OBJECTIVE: Turn each line of the material below into a row of a Markdown table with the columns "Row" and "Line", skipping blank lines and leaving out the pictures.

INPUT FOR THIS TASK:
# # # # #

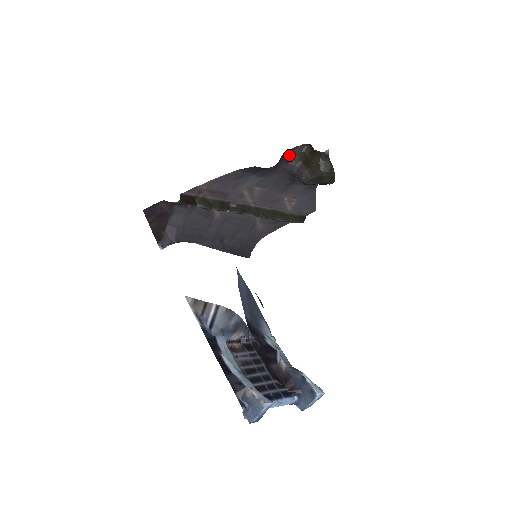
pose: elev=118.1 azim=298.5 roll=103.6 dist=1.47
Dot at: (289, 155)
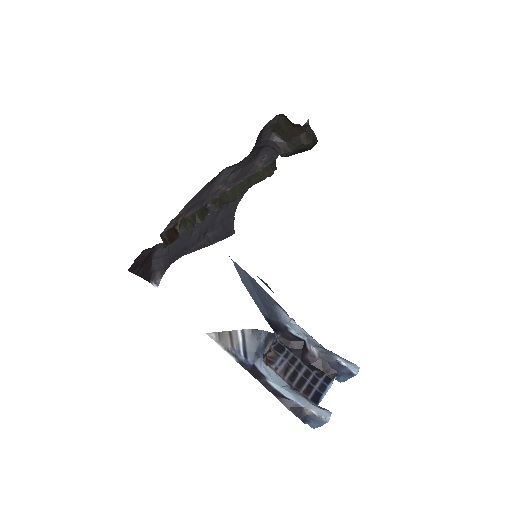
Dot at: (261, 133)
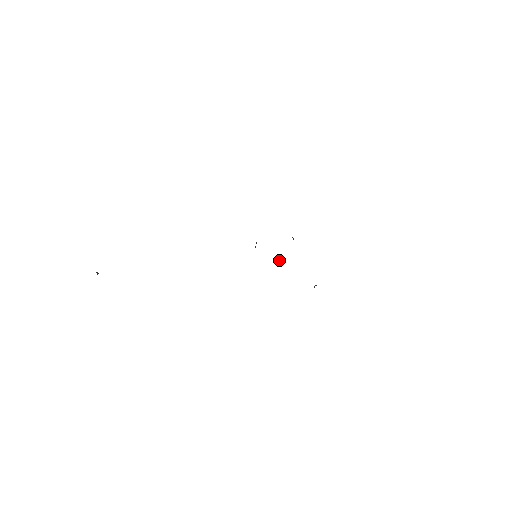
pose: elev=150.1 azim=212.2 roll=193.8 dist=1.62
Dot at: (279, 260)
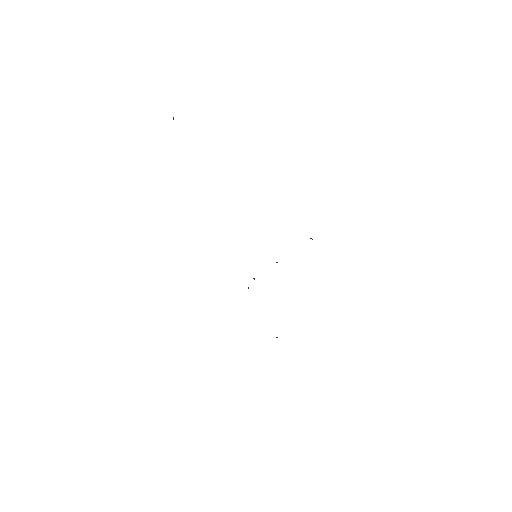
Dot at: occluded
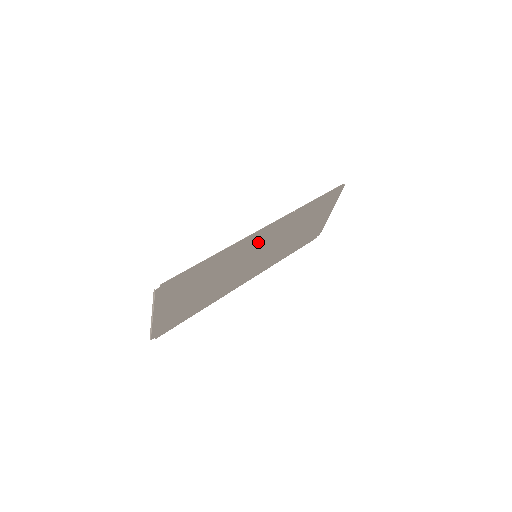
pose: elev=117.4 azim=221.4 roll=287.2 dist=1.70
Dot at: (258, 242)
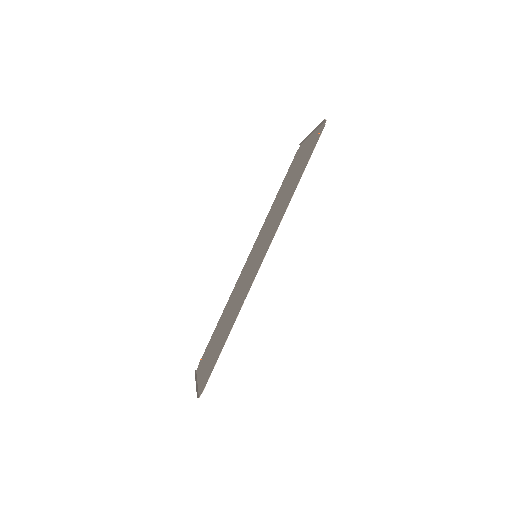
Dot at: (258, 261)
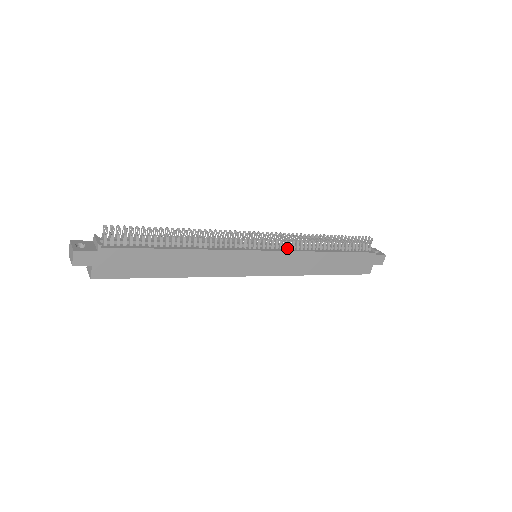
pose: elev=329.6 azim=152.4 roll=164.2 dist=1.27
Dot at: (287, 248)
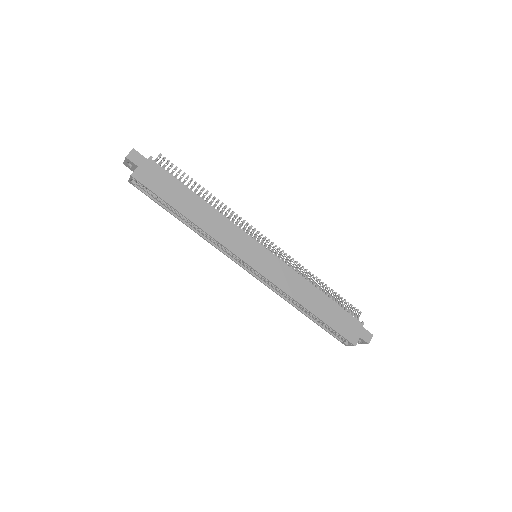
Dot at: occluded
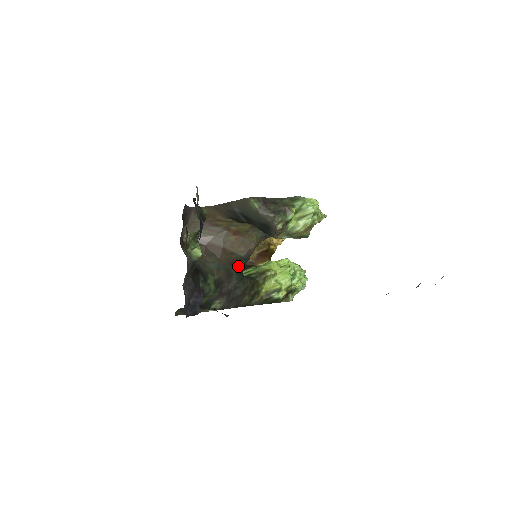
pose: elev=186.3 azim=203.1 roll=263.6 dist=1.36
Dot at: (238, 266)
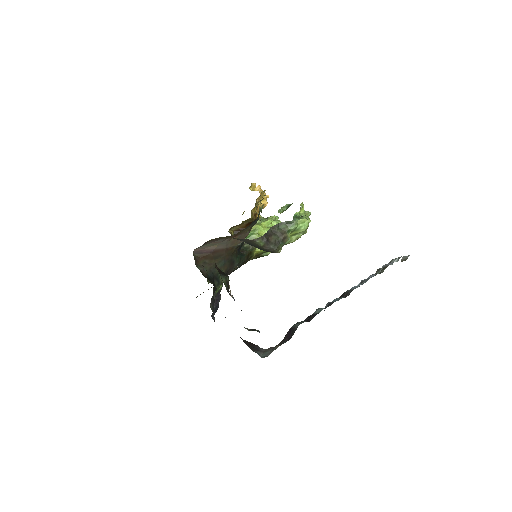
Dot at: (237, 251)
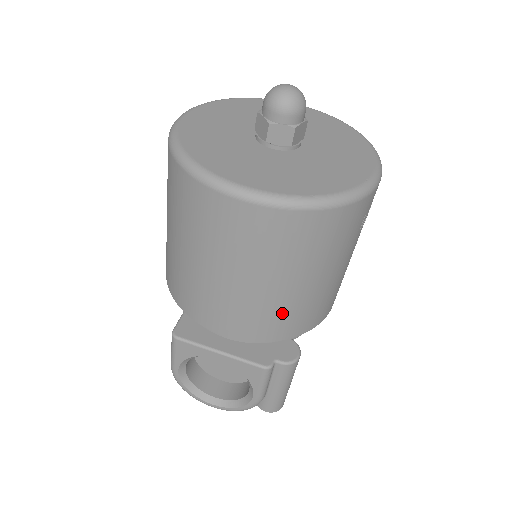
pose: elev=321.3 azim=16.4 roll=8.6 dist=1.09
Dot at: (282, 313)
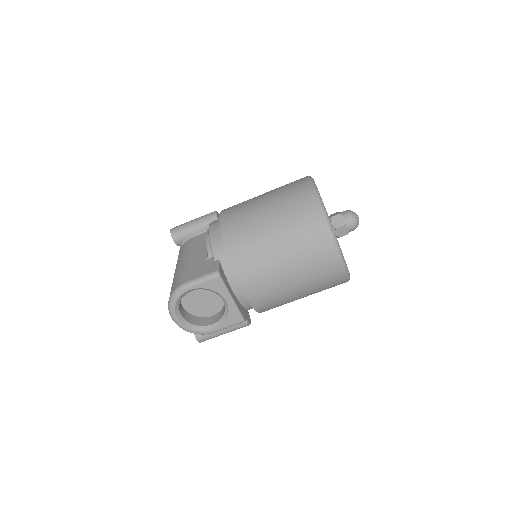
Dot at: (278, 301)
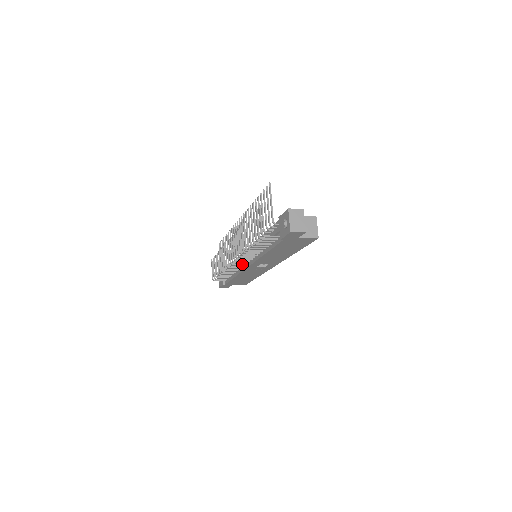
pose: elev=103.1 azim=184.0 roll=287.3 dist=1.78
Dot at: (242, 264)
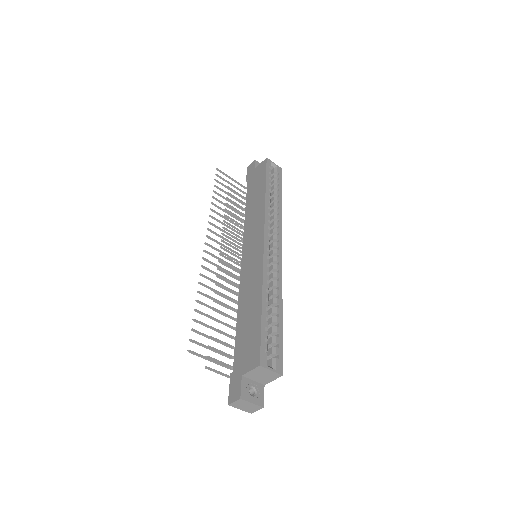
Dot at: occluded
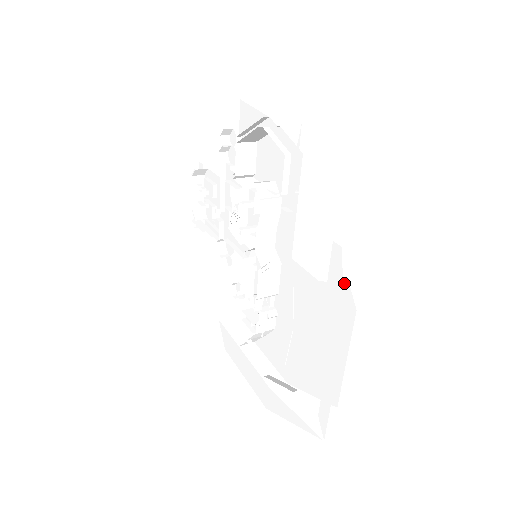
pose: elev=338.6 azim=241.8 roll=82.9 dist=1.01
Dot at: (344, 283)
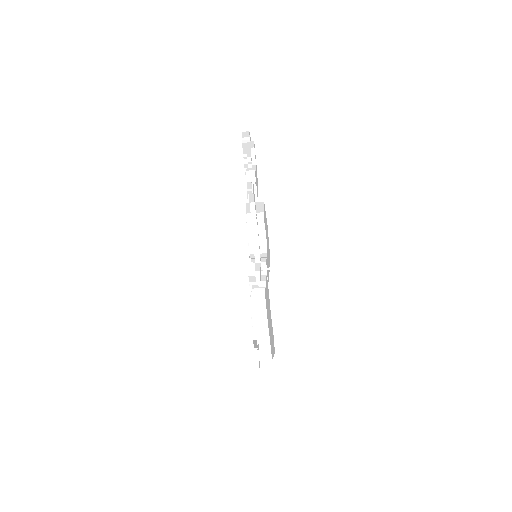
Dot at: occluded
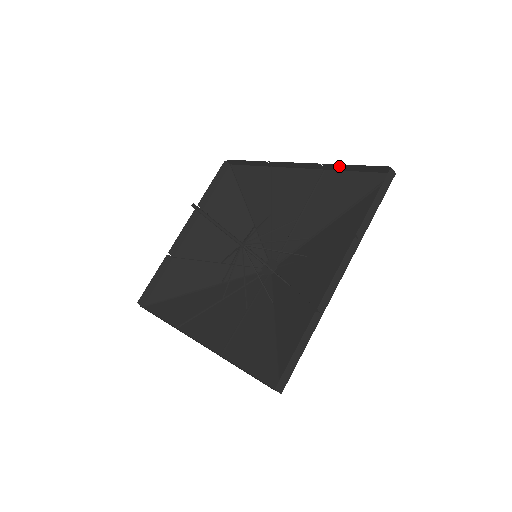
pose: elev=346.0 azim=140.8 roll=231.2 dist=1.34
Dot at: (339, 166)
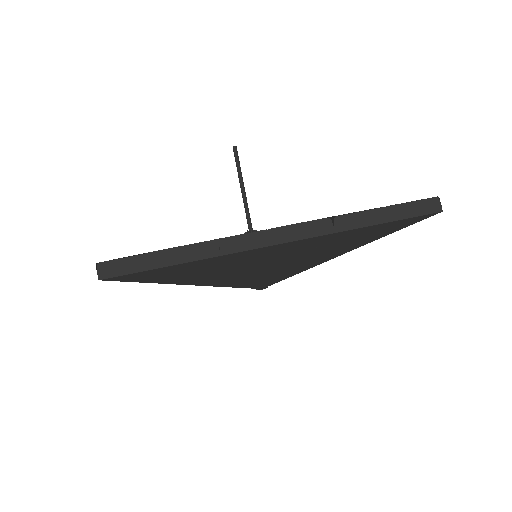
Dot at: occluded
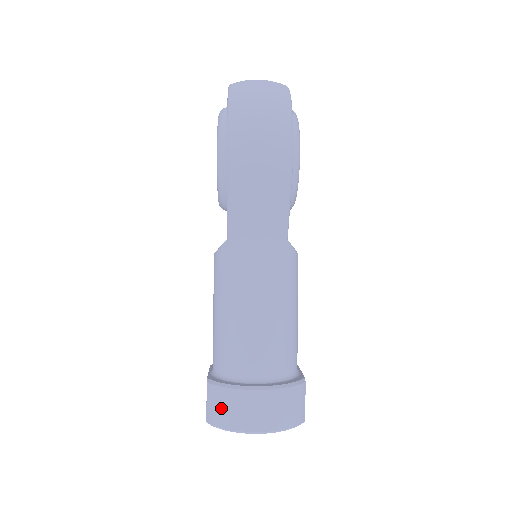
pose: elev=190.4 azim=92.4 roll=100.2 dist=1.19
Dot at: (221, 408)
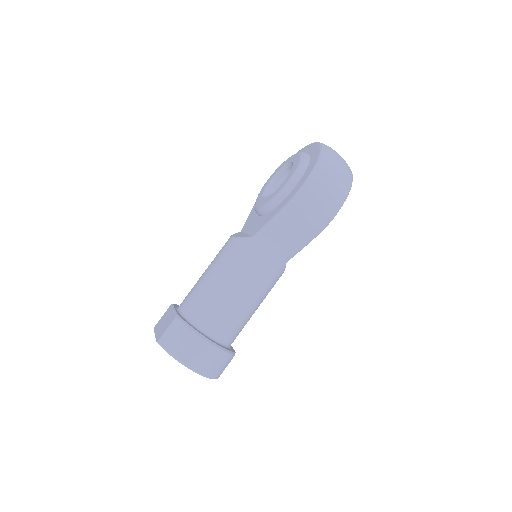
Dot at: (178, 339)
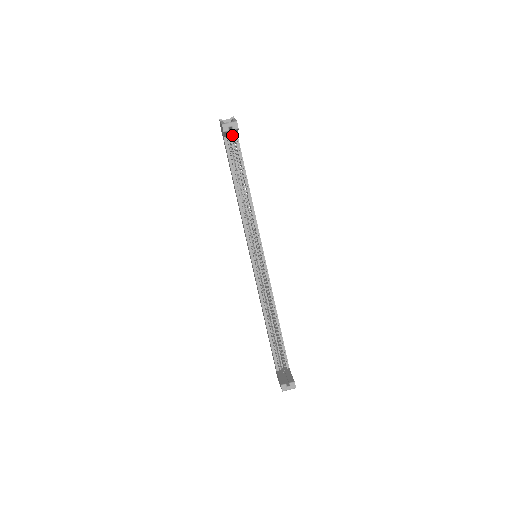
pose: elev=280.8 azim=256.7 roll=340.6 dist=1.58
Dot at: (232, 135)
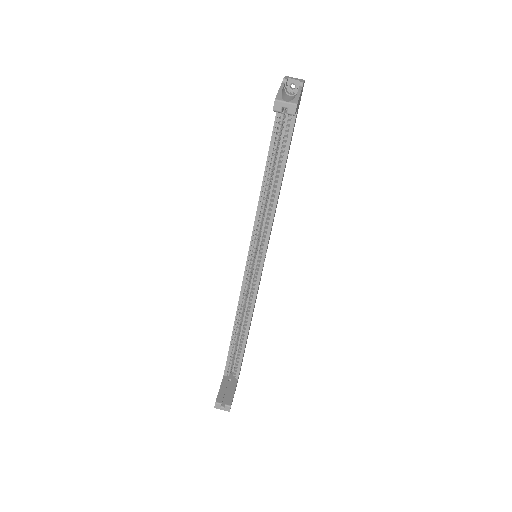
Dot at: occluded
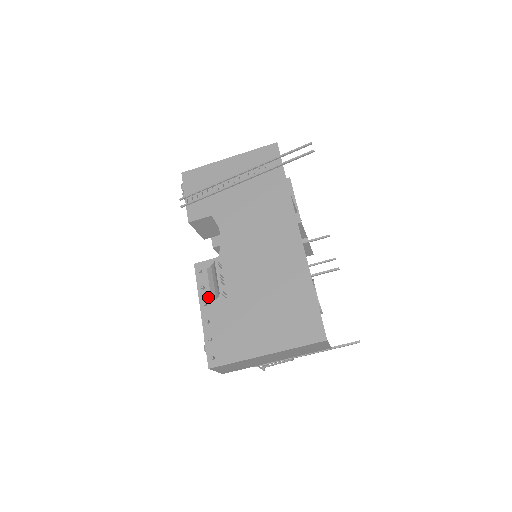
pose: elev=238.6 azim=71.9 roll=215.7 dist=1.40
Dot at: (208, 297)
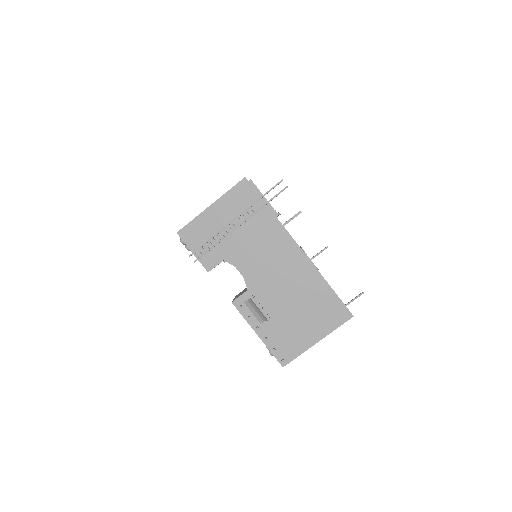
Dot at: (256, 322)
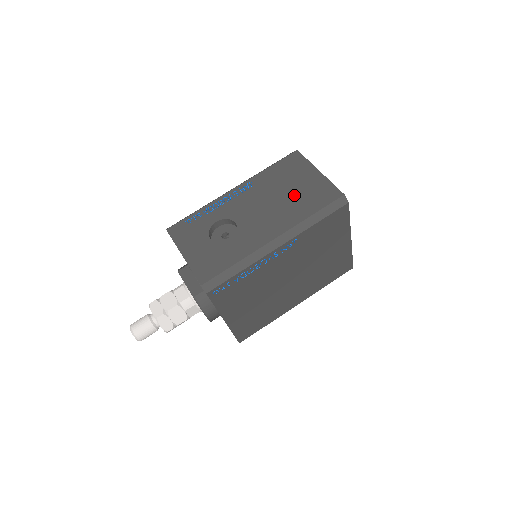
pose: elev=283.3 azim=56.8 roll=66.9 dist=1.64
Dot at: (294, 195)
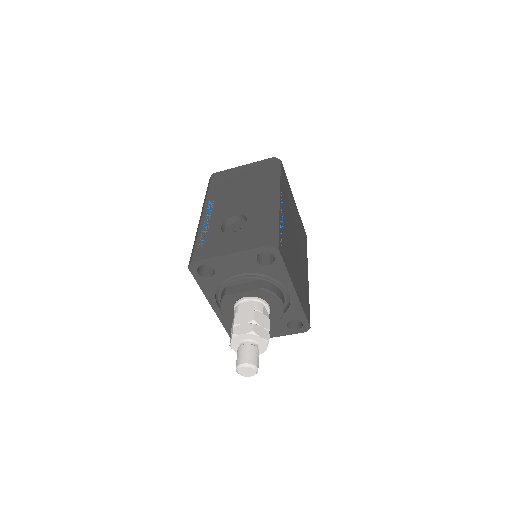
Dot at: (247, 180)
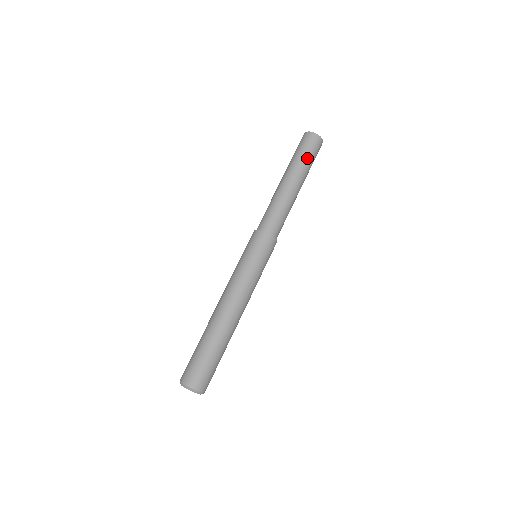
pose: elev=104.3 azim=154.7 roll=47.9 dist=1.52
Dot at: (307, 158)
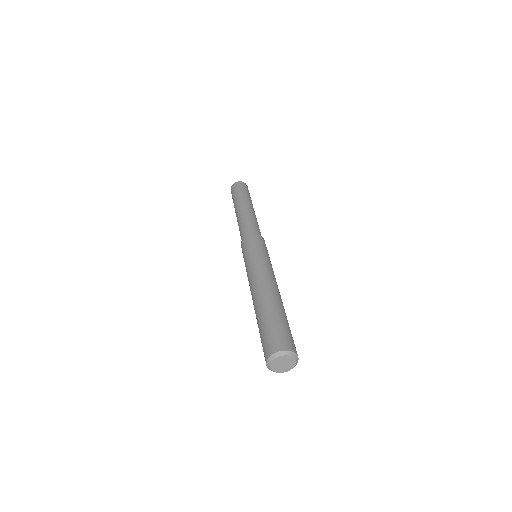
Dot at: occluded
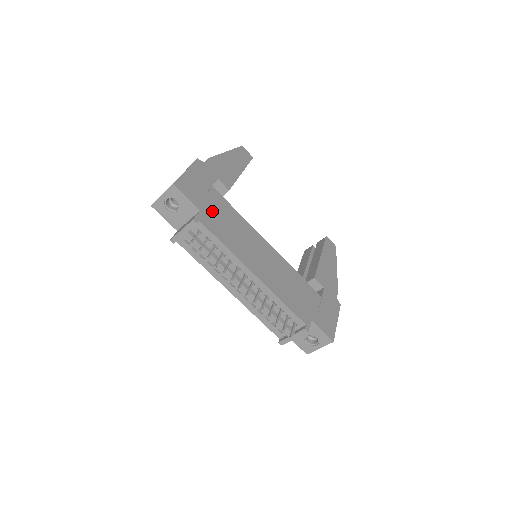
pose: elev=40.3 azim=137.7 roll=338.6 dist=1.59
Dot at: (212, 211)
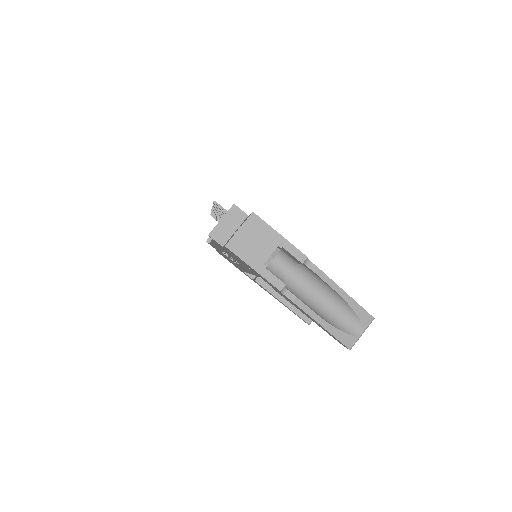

# # # # #

ANSWER FOR THE TASK:
| Row | Line |
|---|---|
| 1 | pose: elev=118.1 azim=298.5 roll=103.6 dist=1.47 |
| 2 | Dot at: (289, 155) |
| 3 | Dot at: (261, 133) |
| 4 | pose: elev=150.1 azim=212.2 roll=193.8 dist=1.62 |
| 5 | Dot at: (279, 260) |
| 6 | Dot at: occluded |
| 7 | pose: elev=117.4 azim=221.4 roll=287.2 dist=1.70 |
| 8 | Dot at: (258, 242) |
| 9 | Dot at: (258, 261) |
| 10 | pose: elev=329.6 azim=152.4 roll=164.2 dist=1.27 |
| 11 | Dot at: (287, 248) |
| 12 | Dot at: occluded |
| 13 | pose: elev=186.3 azim=203.1 roll=263.6 dist=1.36 |
| 14 | Dot at: (238, 266) |
| 15 | Dot at: (237, 251) |
| 16 | pose: elev=321.3 azim=16.4 roll=8.6 dist=1.09 |
| 17 | Dot at: (282, 313) |
| 18 | Dot at: (278, 301) |
| 19 | pose: elev=103.1 azim=184.0 roll=287.3 dist=1.78 |
| 20 | Dot at: (242, 264) |
| 21 | Dot at: occluded |
| 22 | pose: elev=338.6 azim=241.8 roll=82.9 dist=1.01 |
| 23 | Dot at: (344, 283) |
| 24 | Dot at: occluded |
| 25 | pose: elev=346.0 azim=140.8 roll=231.2 dist=1.34 |
| 26 | Dot at: (339, 166) |
| 27 | Dot at: occluded |
| 28 | pose: elev=190.4 azim=92.4 roll=100.2 dist=1.19 |
| 29 | Dot at: (221, 408) |
| 30 | Dot at: (178, 339) |
| 31 | pose: elev=280.8 azim=256.7 roll=340.6 dist=1.58 |
| 32 | Dot at: (232, 135) |
| 33 | Dot at: occluded |
| 34 | pose: elev=238.6 azim=71.9 roll=215.7 dist=1.40 |
| 35 | Dot at: (208, 297) |
| 36 | Dot at: (256, 322) |
| 37 | pose: elev=283.3 azim=56.8 roll=66.9 dist=1.64 |
| 38 | Dot at: (294, 195) |
| 39 | Dot at: (247, 180) |
| 40 | pose: elev=104.3 azim=154.7 roll=47.9 dist=1.52 |
| 41 | Dot at: (307, 158) |
| 42 | Dot at: occluded |
| 43 | pose: elev=40.3 azim=137.7 roll=338.6 dist=1.59 |
| 44 | Dot at: (212, 211) |